Labour unrest could hurt Vietnam's bid to become a manufacturing heavyweight, especially in textiles and electronics. Hanoi hopes the country's low labour costs and a slew of free trade pacts nearing conclusion will prompt foreign investment to surge.
"Workers have returned to work today," Nguyen Tran Phuong Tran, deputy chairwoman of the Ho Chi Minh City Labour Union, told Reuters.
The workers had calmed down after seeing a television news report that the government had guaranteed all social insurance policies would stay unchanged until year-end, Tran said.
The national channel VTV said the government would seek amendments so employees could choose to take the lump sum payment right after they leave, or get paid in retirement.

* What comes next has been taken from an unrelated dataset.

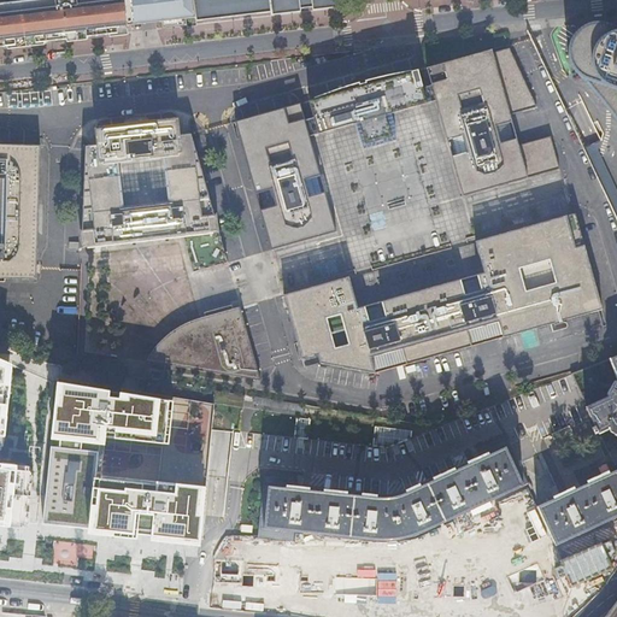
[(0,0),(0,43),(77,35),(77,37),(118,34),(118,30),(117,27),(128,25),(124,0),(0,0)]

Witnesses in the industrialised suburbs of Ho Chi Minh City had said the strike was peaceful, with hundreds of workers massing inside and outside the factory.
Pou Yuen is controlled by Chinese shoemaker Yue Yuen Industrial Holdings Ltd, a subsidiary of Taiwan-listed Pou Chen Corp. A Pou Chen representative has said the strike "had not caused a large material impact".
Strikes and protests are rare in Vietnam, which has dealt swiftly to stem the sort of labour and civil unrest that has affected other textile manufacturing rivals like China and Cambodia.
Vietnam produces a tenth of the world's shoes and business from brands like H&M and Inditex's Zara helped its 2014 garment exports grow 15.8 percent to $20.8 billion, while footwear shipments grew 21.6 percent to $10.2 billion.
The country has been committed to keeping a stable investment and operating environment, but problems could still erupt in the absence of proper mechanisms to air grievances, said Asian analyst Firat Unlu at UK-based Verisk Maplecroft.
"As a result, 'wildcat' industrial actions will continue to expose Vietnam's important manufacturing sector to the risk of disruption to business operations and supply chains," Unlu said.